3. L'arrêté attaqué, qui comporte l'énoncé des considérations de droit et de fait qui le fondent, et notamment des éléments précis et non stéréotypés concernant la situation personnelle de M. C, est suffisamment motivé.

4. Il ne ressort pas des pièces du dossier que le préfet de la Haute-Garonne ne s'est pas livré à un examen particulier de l'ensemble de la situation de M. C.

5. Il résulte des stipulations de l'article 10 de l'accord franco-tunisien du 17 mars 1988 que la délivrance du titre de séjour d'une durée de dix ans au conjoint tunisien d'un ressortissant français est subordonnée à la condition de la communauté de vie entre les époux soit effective. Il ressort des résultats des enquêtes de gendarmerie et de voisinage effectuées le 9 novembre 2020, dont les conclusions ont été confirmées par une attestation datée du 16 octobre 2020 d'élection de domicile à une autre adresse que celle de son épouse et par un courriel de M. C du 2 mars 2021, que cette condition n'était plus remplie depuis plusieurs mois avant l'intervention de l'arrêté contesté. En se bornant à se prévaloir de ce qu'il est souvent en déplacement professionnel et à produire une attestation d'hébergement établie par son épouse le 11 août 2020, le requérant ne remet pas en cause ces conclusions. Par suite, le moyen tiré de la méconnaissance des stipulations de l'article 10 de l'accord franco-tunisien du 17 mars 1988 doit être écarté.

6. Il ressort des pièces du dossier que M. C, qui est né le 29 mai 1984, est entré en France treize mois seulement avant l'arrêté attaqué et que la communauté de vie avec son épouse a été rompue. Dans ces conditions, les seules circonstances qu'il maîtrise la langue française et dispose en France d'un contrat de travail à durée indéterminée, d'un permis de conduire et d'une assurance maladie sont insuffisantes pour admettre que la décision portant obligation de quitter le territoire français a porté à son droit au respect de sa vie privée et familiale une atteinte disproportionnée aux buts en vue desquels elle a été prise et a méconnu les stipulations de l'article 8 de la convention européenne de sauvegarde des droits de l'homme et des libertés fondamentales.
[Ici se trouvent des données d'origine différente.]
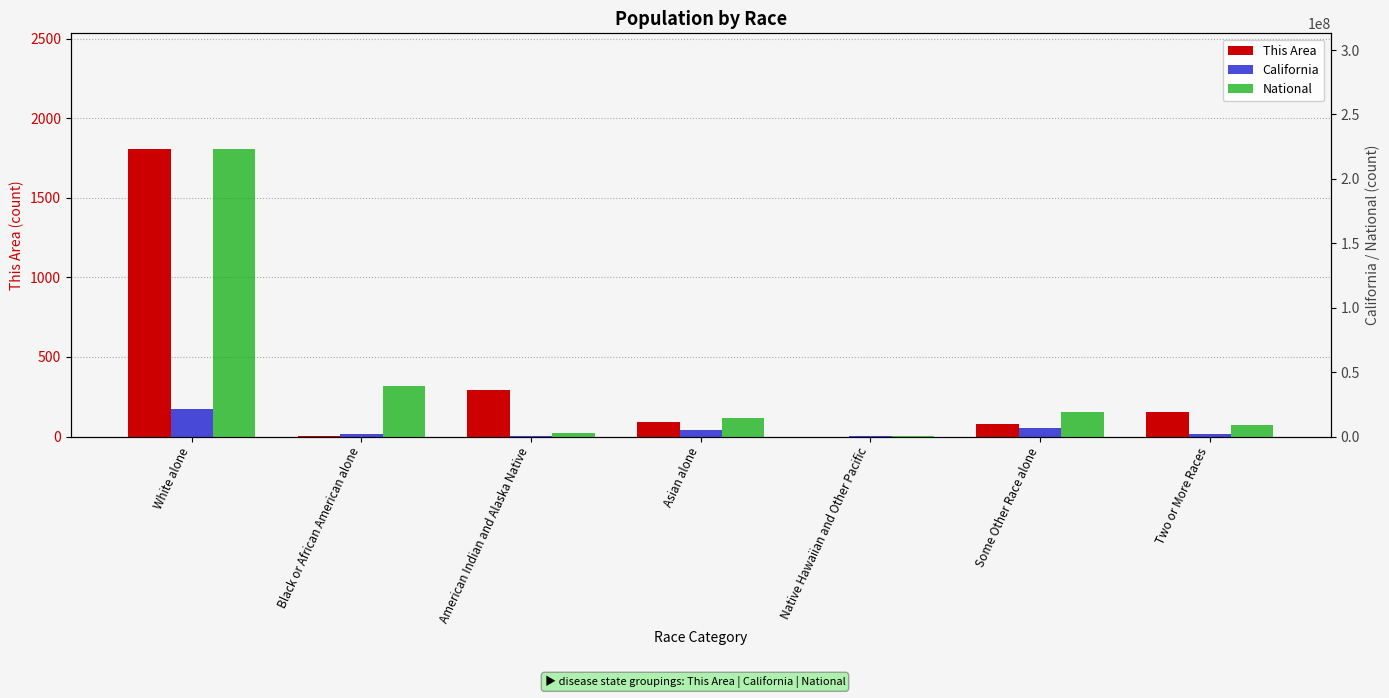

What is the total value across all series at Native Hawaiian and Other Pacific?

684399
7. Aucune des circonstances évoquées précédemment n'est de nature à faire regarder l'arrêté attaqué comme entaché d'une erreur manifeste dans l'appréciation de ses conséquences sur la situation personnelle de M. C.

8. Il résulte de ce qui précède que la requête de M. C, qui est manifestement dépourvue de fondement, doit être rejetée par application du dernier alinéa de l'article R. 222-1 du code de justice administrative, y compris ses conclusions aux fins d'injonction sous astreinte et celles présentées au titre des articles L. 761-1 du code de justice administrative et 37 de la loi du 10 juillet 1991.

O R D O N N E :

Article 1er : La requête de M. C est rejetée.

Article 2 : La présente ordonnance sera notifiée à M. A C, au ministre de l'intérieur et des outre-mer et à Me Katia Ouddiz-Nakache.

Copie en sera adressée au préfet de la Haute-Garonne.

Fait à Toulouse, le 30 novembre 2022.

Le président assesseur de la 1ère chambre,

N. B

La République mande et ordonne au ministre de l'intérieur et des outre-mer en ce qui le concerne ou à tous commissaires de justice à ce requis en ce qui concerne les voies de droit commun, contre les parties privées, de pourvoir à l'exécution de la présente décision.